=== Work order 1 ===
Name every trigonometric function mentioned in the forum thread on the hyperbola below.
=== Work order 2 ===
Answer these questions about the forum thread on the hyperbola below, one line each.
(a) What equation does the person asking the question start from?
(b) Which Pythagorean identity does the answer say the rewritten equation calls to mind?
(c) What does the answer suggest using instead of sec(t), and for what purpose?

=== Excerpt to read ===
-=-=-
Finding Parametric Equations for the right side of Hyperbola

Question

I have this equation $x^2-y^2=1$.

I can understand that it is a Hyperbola. But my question is, how can I create/find a parametric equation for the right side of this hyperbola? It seems it doesn't work, using $\sin$ or $\cos$. Thanks

Answer 1

Let's find functions $x(t), y(t)$ that satisfy $x^2 - y^2 = 1$. Perhaps, if we rewrite as $x^2 = 1 + y^2$, that'll help.

This reminds me of Pythagorean identities. In particular, it reminds me of $1 + \tan^2(t) = \sec^2(t)$.

Trying $(x(t), y(t)) = (\sec(t), \tan(t))$ has the unfortunate side effect that we may get negative values for $x$, depending on what we allow for $t$ (but it can't be fixed by choosing a small range for $t$, without losing some of the right half). Try using $|\sec(t)|$ instead, to ensure that we only get positive $x$-values.
-=-=-
=== Data section ===

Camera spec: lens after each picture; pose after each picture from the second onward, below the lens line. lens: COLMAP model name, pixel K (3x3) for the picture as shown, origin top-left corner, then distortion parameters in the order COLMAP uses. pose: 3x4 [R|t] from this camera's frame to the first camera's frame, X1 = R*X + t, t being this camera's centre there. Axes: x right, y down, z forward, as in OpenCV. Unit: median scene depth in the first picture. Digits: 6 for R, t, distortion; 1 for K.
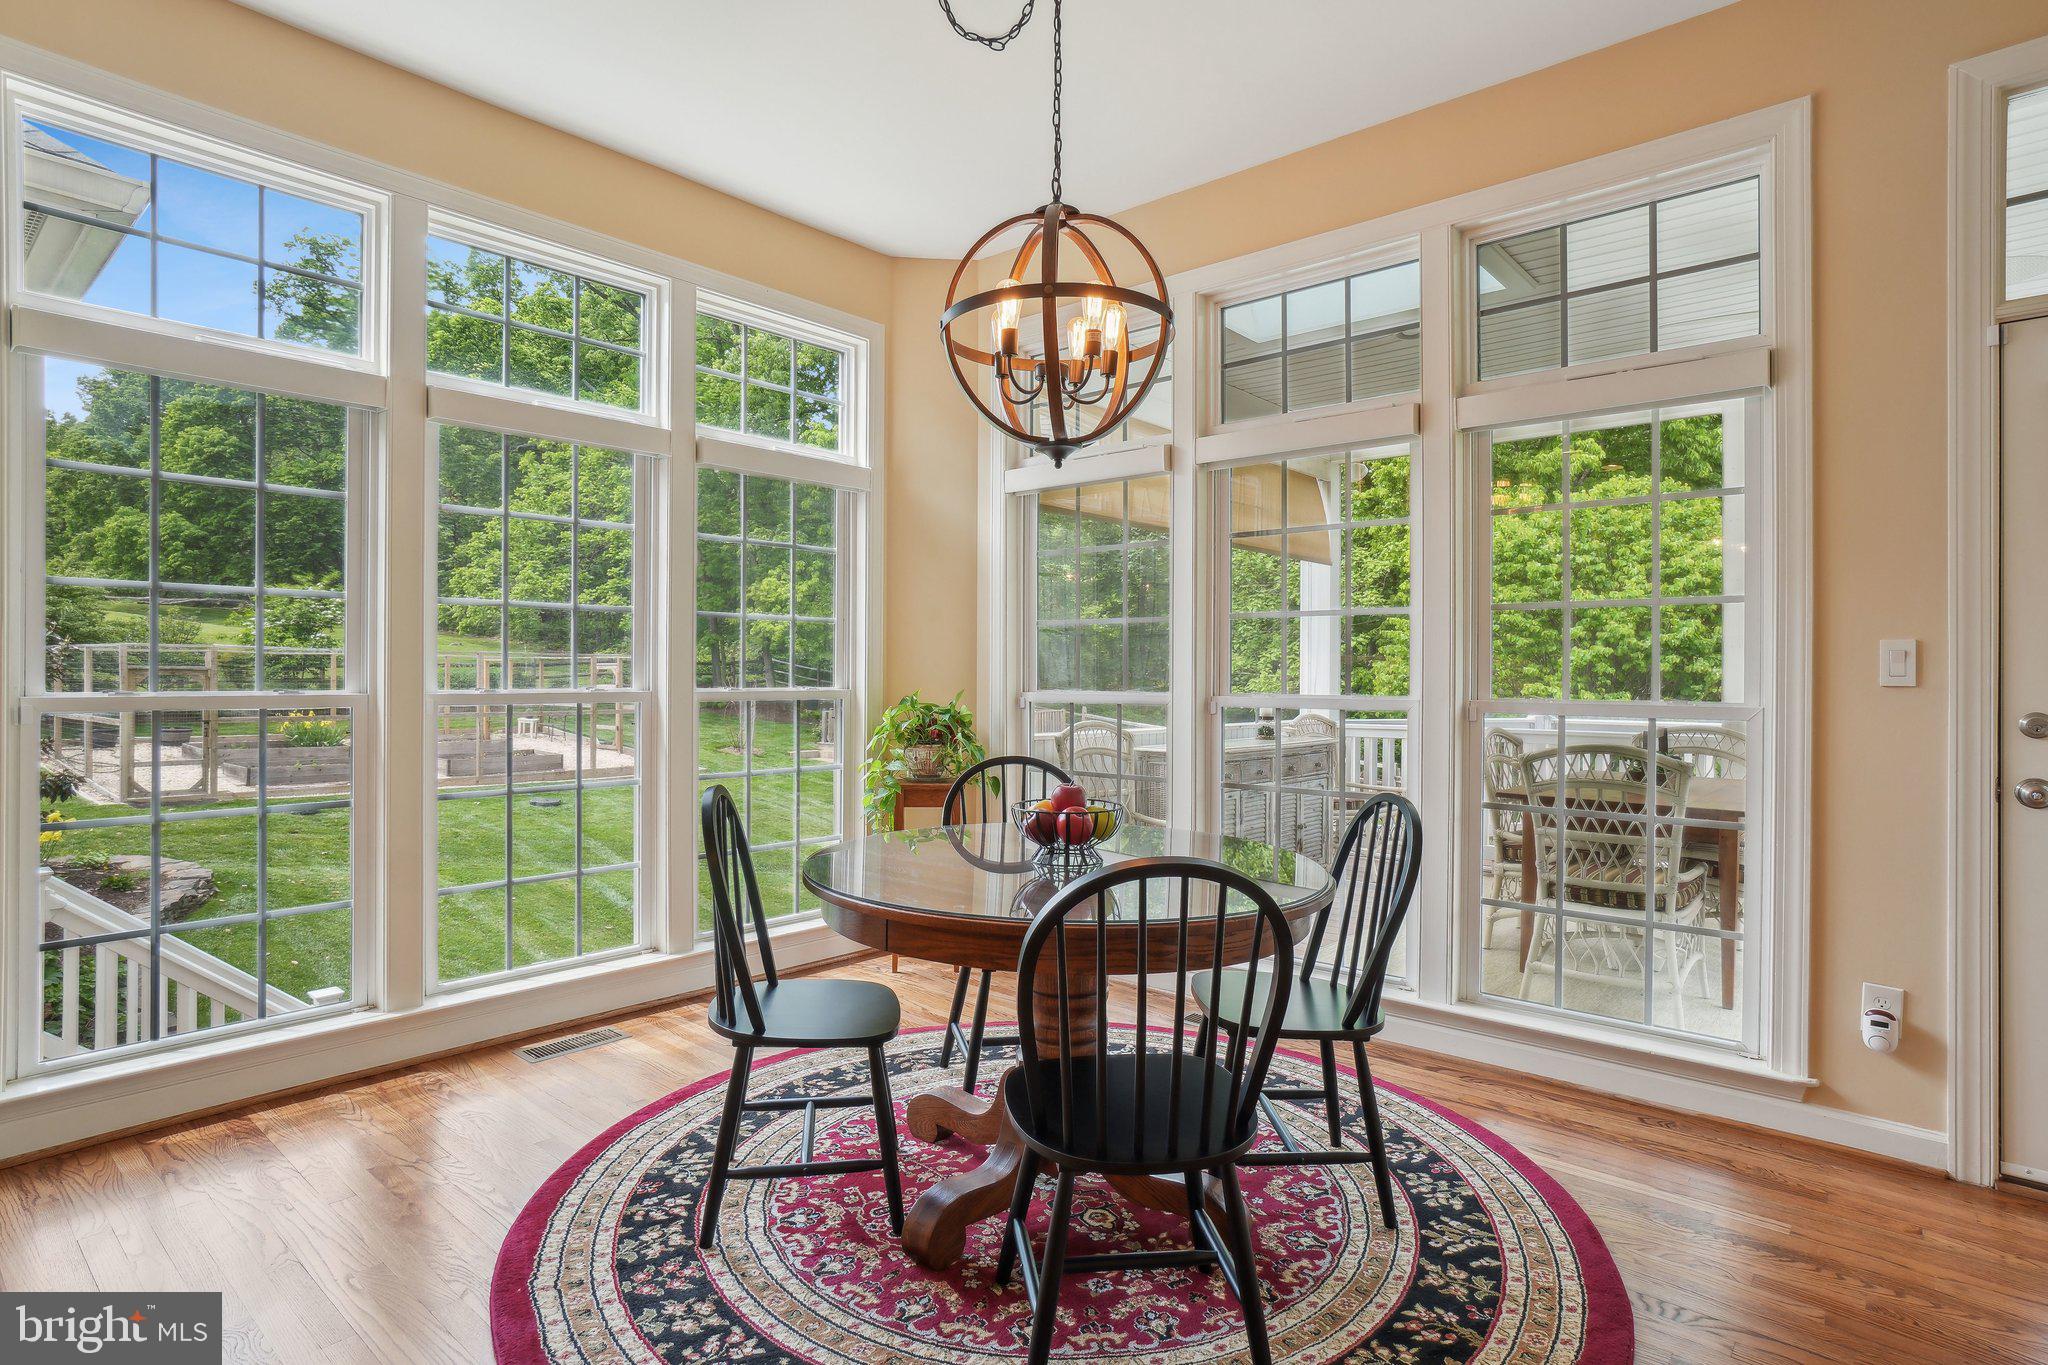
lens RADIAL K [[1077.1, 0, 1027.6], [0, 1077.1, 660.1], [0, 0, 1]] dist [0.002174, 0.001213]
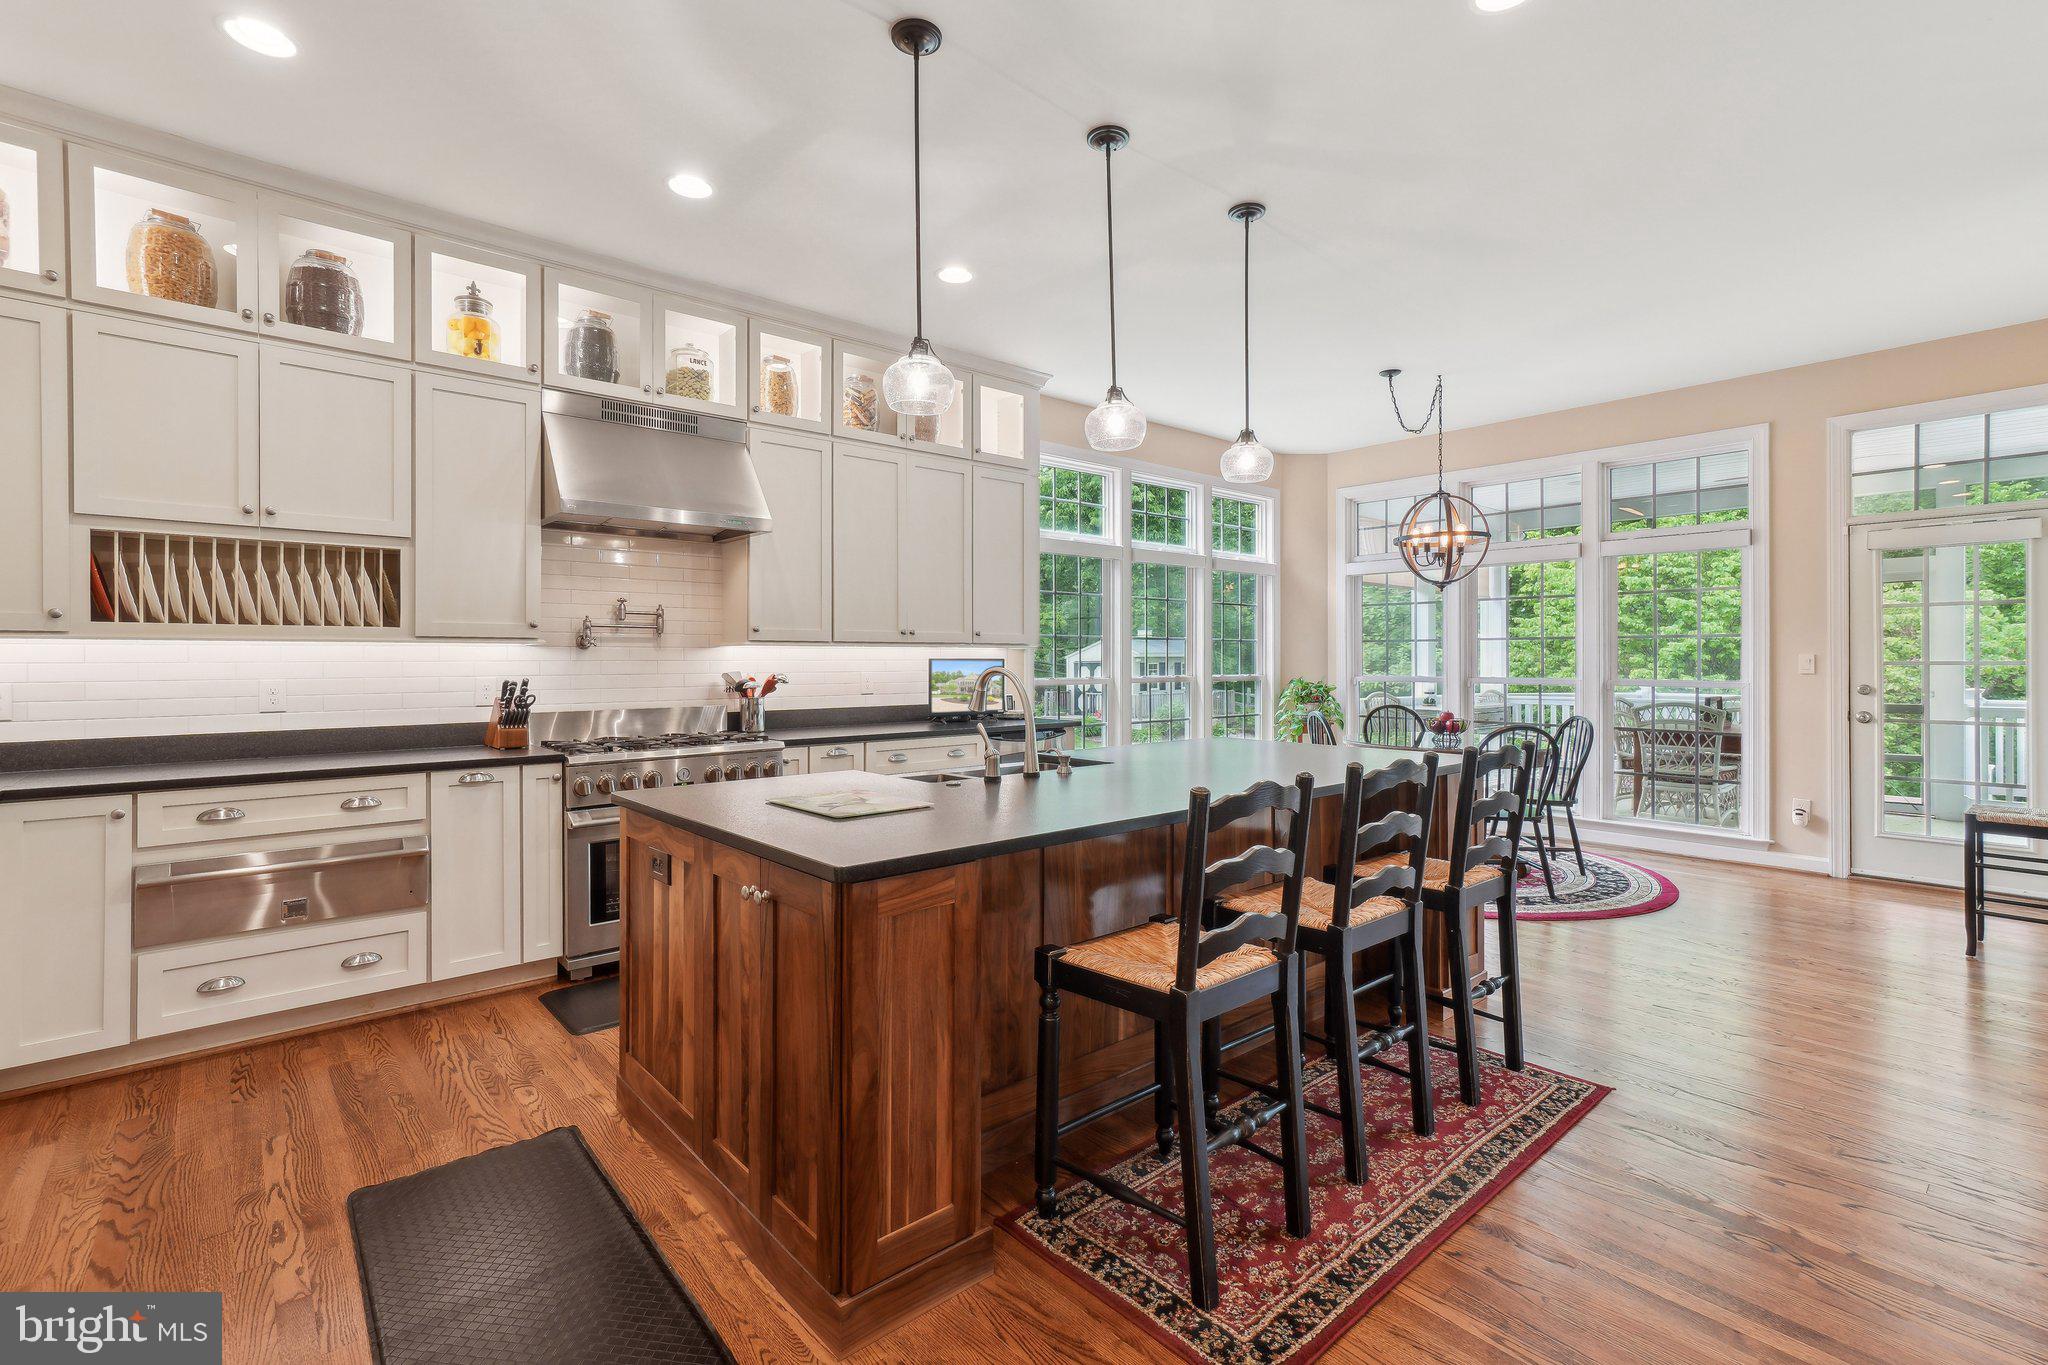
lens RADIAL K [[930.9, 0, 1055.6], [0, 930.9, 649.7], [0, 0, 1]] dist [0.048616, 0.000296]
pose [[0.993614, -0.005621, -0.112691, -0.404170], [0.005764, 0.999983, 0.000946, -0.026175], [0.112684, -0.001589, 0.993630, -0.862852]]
-=-=-
=== Written response 1 ===
Sine, cosine, tangent, secant

=== Written response 2 ===
(a) x² − y² = 1
(b) 1 + tan²(t) = sec²(t)
(c) |sec(t)|, to ensure that only positive x-values are obtained